Citty pointed to two local start-ups — Fracture, a company that prints photos on glass, and Grooveshark, a music-streaming service — as businesses who have expressed interest in IA students.
Herb Jones, Fracture’s chief marketing officer, said he thinks the program allows students to be well-equipped for entrepreneurship. Fracture took on a few IA interns in the customer experience department for a pilot internship program more than a year ago that is no longer available.
He said he didn’t know if the innovation minor would be an application asset because the company prioritizes writing and marketing skills.
While Fracture offers only summer internships for now, Jones said the company is willing to work with students’ academic schedules — even those of IA students.
“School is first,” he said. “But my goal is to get Gators hired.”
Todd Chase, the chief people officer at Grooveshark, said he felt IA was producing a high caliber of students, some of whom have interned at the company.
“There’s no question that a student who experiences the kind of curriculum developed in the Innovation Academy will be better prepared to work in an entrepreneurial company, younger companies, even a traditional company,” he said.
Chase said over the last decade, he’s seen more students apply for fall internships. While the pool of Grooveshark summer internship applicants is still larger, the number of available positions is proportionate, so it doesn’t make much of a difference.
“I don’t think one is fundamentally better than the other,” Chase said. “It depends ultimately on the individual and the company they’re at.”
As far as graduate and professional school applications go, it remains to be seen if the program has an impact. Most students in the 3-year-old academy have not made it to that point yet.
While Stela Patidar, 20, has enjoyed the leadership opportunities in IA, she’s worried about making time to take the MCAT and apply to medical school with the Spring-Summer schedule. The psychology sophomore wanted to take organic chemistry in the Fall, but because it’s not offered online, she might have to wait until Spring because IA students can only take online classes in the Fall.
“I don’t want to wait,” she said. “I want to get it out of the way.”
Although she’s exploring the option of taking classes at Santa Fe College, she’s concerned she’ll miss out on what she feels would be a more challenging, yet rewarding, class at UF.
Joseph Spillane, the associate dean for student affairs in the College of Liberal Arts and Sciences and director of its Academic Advising Center — which handles pre-health and pre-law students — said the 32 IA majors are set up so students on the Spring-Summer schedule can take all the courses they need and still graduate on time. Spillane said the college has tried to ensure that all required pre-professional curriculum would be available to students during Spring and Summer.
“The good news is that when students have had real issues where they needed to take a Fall course,” he said, “we’ve been able to make some exceptions and allow students on occasion to take residential classes in the Fall to stay on track.”
Otherwise, he said, IA students should be able to graduate and apply to professional schools on time.
Spillane acknowledged it can be a challenging path to take on the pre-professional track as an IA student. But he thinks it can also be a rewarding path because the program’s focus on innovation will make students more competitive applicants.

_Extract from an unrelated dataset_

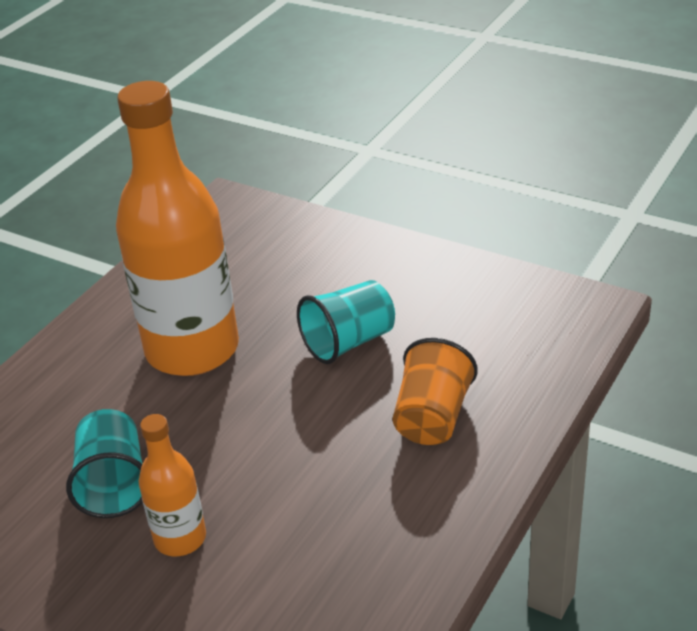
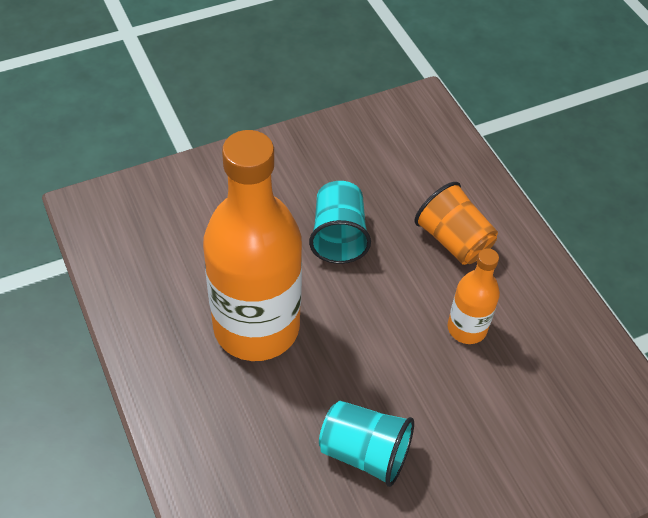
camera: 60 degrees left, 15 degrees up
orange bottle [139,414,206,556] -> orange bottle moved to [448,248,500,344]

“I think what you’re going to get is applicants to professional schools that are going to be competitive and successful,” he said, “because they’re going to be able to distinguish themselves and their undergraduate experiences from a lot of other applicants.”
[A version of this story ran on page 1 - 4 on 4/15/2015]
Stela Patidar, a 20-year-old UF psychology sophomore enrolled in the Innovation Academy, poses for a photo in Turlington Hall against a projection of her Canvas dashboard. A student on the pre-med track, Patidar is concerned about keeping up with her classes and studying for the MCAT while on the Spring-Summer calendar.